■ **What the task asks**
Each line of the records needs to be written out exactly, with any image left out.

■ **Dataset records**
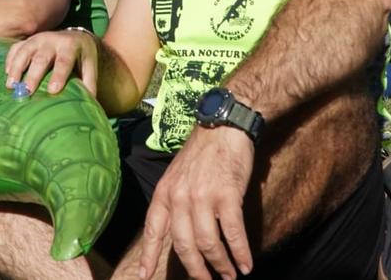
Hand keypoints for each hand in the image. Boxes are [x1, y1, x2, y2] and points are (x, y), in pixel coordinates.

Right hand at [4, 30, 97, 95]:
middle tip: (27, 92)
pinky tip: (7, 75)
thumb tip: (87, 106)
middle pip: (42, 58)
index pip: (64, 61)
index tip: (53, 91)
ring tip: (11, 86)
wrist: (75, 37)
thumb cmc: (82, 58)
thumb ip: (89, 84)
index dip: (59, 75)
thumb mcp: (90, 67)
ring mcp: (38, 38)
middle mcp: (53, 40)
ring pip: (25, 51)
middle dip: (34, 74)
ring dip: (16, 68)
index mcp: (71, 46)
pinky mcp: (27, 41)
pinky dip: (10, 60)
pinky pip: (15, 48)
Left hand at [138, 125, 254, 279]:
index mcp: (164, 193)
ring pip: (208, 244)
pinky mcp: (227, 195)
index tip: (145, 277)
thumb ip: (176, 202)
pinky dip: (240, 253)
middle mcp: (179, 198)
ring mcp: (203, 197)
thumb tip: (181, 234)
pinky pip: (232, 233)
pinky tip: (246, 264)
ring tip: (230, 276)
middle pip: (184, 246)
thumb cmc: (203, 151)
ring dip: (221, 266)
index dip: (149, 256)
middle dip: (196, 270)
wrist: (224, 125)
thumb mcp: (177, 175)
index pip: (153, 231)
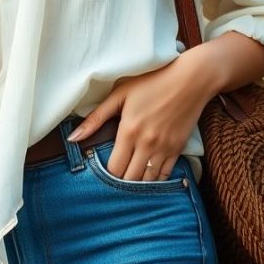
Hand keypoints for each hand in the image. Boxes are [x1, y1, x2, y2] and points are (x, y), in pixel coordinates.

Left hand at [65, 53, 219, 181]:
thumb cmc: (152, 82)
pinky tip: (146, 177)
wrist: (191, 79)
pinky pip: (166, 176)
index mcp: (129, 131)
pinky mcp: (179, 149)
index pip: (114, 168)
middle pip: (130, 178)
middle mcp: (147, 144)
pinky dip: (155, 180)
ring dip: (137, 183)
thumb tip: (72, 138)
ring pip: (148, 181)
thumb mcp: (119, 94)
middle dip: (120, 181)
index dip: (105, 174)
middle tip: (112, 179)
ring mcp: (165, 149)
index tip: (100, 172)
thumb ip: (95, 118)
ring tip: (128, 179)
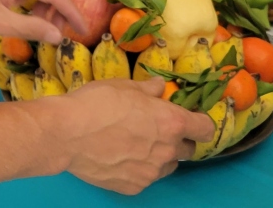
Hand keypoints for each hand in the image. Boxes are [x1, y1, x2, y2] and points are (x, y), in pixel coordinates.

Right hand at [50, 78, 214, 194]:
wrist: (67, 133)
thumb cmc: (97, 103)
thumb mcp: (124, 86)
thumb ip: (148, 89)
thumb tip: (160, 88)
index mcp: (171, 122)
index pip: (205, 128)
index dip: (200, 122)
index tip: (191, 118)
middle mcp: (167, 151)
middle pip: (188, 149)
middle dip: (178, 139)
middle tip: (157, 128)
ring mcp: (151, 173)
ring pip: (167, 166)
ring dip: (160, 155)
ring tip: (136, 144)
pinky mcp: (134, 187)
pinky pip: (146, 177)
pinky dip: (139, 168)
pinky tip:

■ **Result of the exercise**
Hand keypoints for each hand in the image. Boxes are [x1, y1, x2, y2] and points are (x, y), in pixel coordinates.

Right hand at [4, 30, 97, 95]:
middle tip: (27, 92)
pinky tip: (7, 75)
thumb tip: (87, 106)
middle pip: (42, 58)
index pip: (64, 61)
index tip: (53, 91)
ring tip: (11, 86)
wrist: (75, 37)
thumb cmc: (82, 58)
thumb ip: (89, 84)
index dip: (59, 75)
thumb mcp: (90, 67)
ring mcp: (38, 38)
middle mcp: (53, 40)
ring pip: (25, 51)
middle dip: (34, 74)
ring dip: (16, 68)
index mcp: (71, 46)
pinky mcp: (27, 41)
pinky dip: (10, 60)
pinky pip: (15, 48)
Left hand at [138, 125, 254, 279]:
index mcp: (164, 193)
ring pip: (208, 244)
pinky mcp: (227, 195)
index tip: (145, 277)
thumb ip: (176, 202)
pinky dip: (240, 253)
middle mcp: (179, 198)
ring mcp: (203, 197)
thumb tip: (181, 234)
pinky pip: (232, 233)
pinky tip: (246, 264)
ring tip: (230, 276)
middle pip: (184, 246)
thumb cmc: (203, 151)
ring dip: (221, 266)
index dip: (149, 256)
middle dip: (196, 270)
wrist: (224, 125)
thumb mcp: (177, 175)
index pip: (153, 231)
Hand keypoints for each hand in the image. Boxes are [x1, y1, x2, y2] and points are (x, y), in pixel coordinates.

Left hand at [65, 53, 219, 181]:
thumb cmc: (152, 82)
pinky tip: (146, 177)
wrist: (191, 79)
pinky pip: (166, 176)
index mcp: (129, 131)
pinky mcp: (179, 149)
index pip: (114, 168)
middle pip: (130, 178)
middle mcp: (147, 144)
pinky dip: (155, 180)
ring dip: (137, 183)
thumb tip: (72, 138)
ring pip: (148, 181)
thumb mcp: (119, 94)
middle dip: (120, 181)
index dip: (105, 174)
middle tip: (112, 179)
ring mcp: (165, 149)
index tip: (100, 172)
thumb ip: (95, 118)
ring tip: (128, 179)
Hand keypoints for each hand in the image. Boxes are [x1, y1, x2, y2] and points are (x, y), in pixel coordinates.

Right hand at [50, 78, 214, 194]:
wrist: (67, 133)
thumb cmc: (97, 103)
thumb mcp: (124, 86)
thumb ip: (148, 89)
thumb tip: (160, 88)
index mcp: (171, 122)
index pip: (205, 128)
index dip: (200, 122)
index tip: (191, 118)
middle mcp: (167, 151)
middle pip: (188, 149)
middle dip: (178, 139)
middle tip: (157, 128)
ring mcp: (151, 173)
ring pip: (167, 166)
ring dip: (160, 155)
ring tip: (136, 144)
pinky mcp: (134, 187)
pinky pip: (146, 177)
pinky dip: (139, 168)
pinky tip:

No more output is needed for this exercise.